Достаточно ли этого, чтобы доверять Фидлеру, спросил себя Пауль. Возможно, и Бранд сделал бы то же самое из чувства общности — или как там оно зовется у нацистов. А может, Бранд сказал бы: нельзя уклоняться от ответственности, халатность наносит ущерб чувству общности, за это Швертфегер должен понести наказание.
На всех собраниях Фидлер задавал короткие, спокойные вопросы. Ему всегда надо было точно знать, все ли они получили, что им причитается. Но ведь и Бранд вел себя точно так же.
Медная головка индикатора все еще блестела. Полдень. Сейчас будет гудок.

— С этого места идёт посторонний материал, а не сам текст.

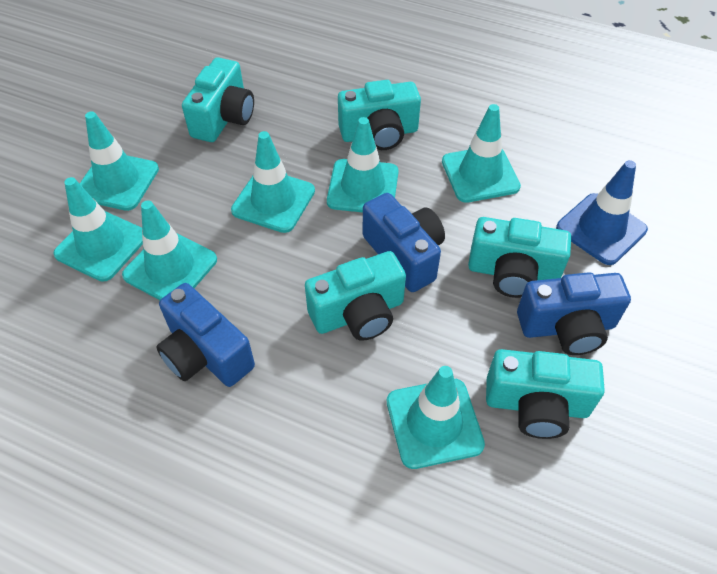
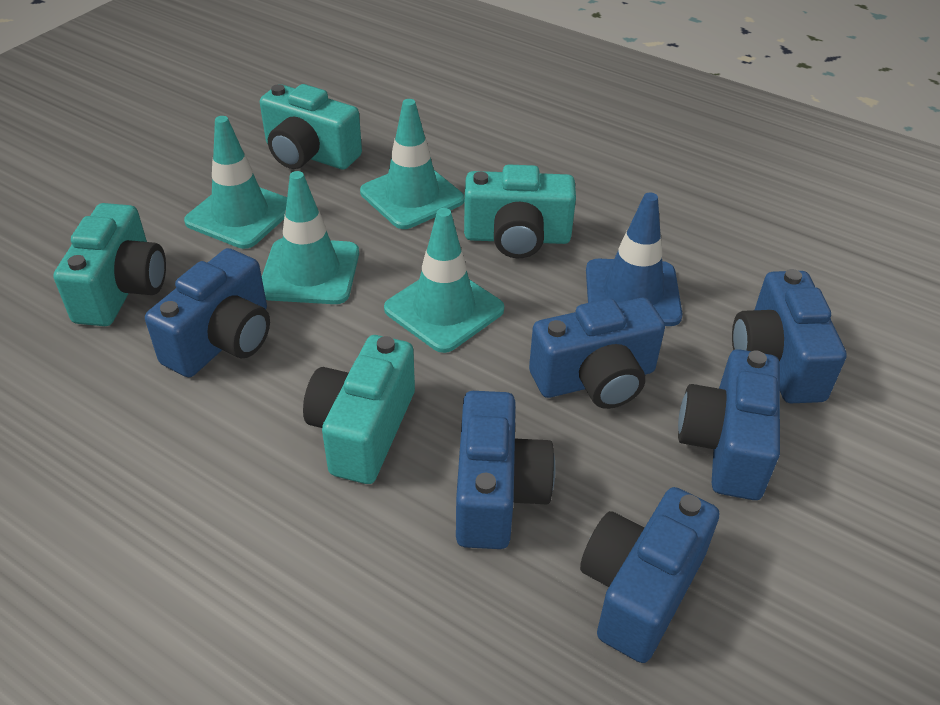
blue camera: 3 -> 6
turquoise camera: 5 -> 4
turquoise traffic cone: 7 -> 4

И вдруг Паулю вспомнился один эпизод — не поступок и не какое-нибудь заявление Фидлера, просто пустячная черточка, о которой при других обстоятельствах он никогда бы и не вспомнил. Этой весной, когда после работы всем предложили собраться в главном зале, чтобы прослушать речь фюрера, кто-то сказал:
— Ах, черт, а мне как раз на вокзал нужно.
— Поезжай, никто и не заметит, — посоветовал ему другой.
А третий добавил:
— Это же не обязательно.
Тут и сам Пауль сказал:
— Если не обязательно, так я пойду к Лизель! Все равно заранее известно все, что он скажет.
И вдруг оказалось, что смылись очень многие, — вернее, они только хотели смыться, так как все трое ворот оказались запертыми. Тогда кто-то вспомнил, что возле будки сторожа есть крошечная калитка. Калитка была и вправду крошечная, а на заводе работало тысяча двести человек. И вот вышло так, что все устремились к ней сразу, в том числе и Пауль.
— Да вы спятили, ребята, — удивился сторож. Тогда кто-то в толпе сказал:
— Это, знаешь, вроде как игольное ушко, скорее верблюд пройдет через него, чем…
Тут Пауль обернулся и увидел какой-то торжествующий блеск в спокойных глазах Фидлера на серьезном, замкнутом лице.
Солнечный луч больше не горел на головке индикатора. Теперь его лучи озаряли кусок стены между окнами. Раздался гудок на обед.
— Можно тебя на минутку? — Пауль ждал Фидлера во дворе. Фидлер подумал: значит, все-таки что-то тревожит его. Интересно, чем мог расстроиться такой парень, как Пауль?
Пауль колебался, Фидлер был удивлен: при ближайшем рассмотрении Пауль оказался совсем другим, чем он представлял себе, особенно глаза были другие. Ничего ребячливого, задорного, наоборот, они были холодны и суровы.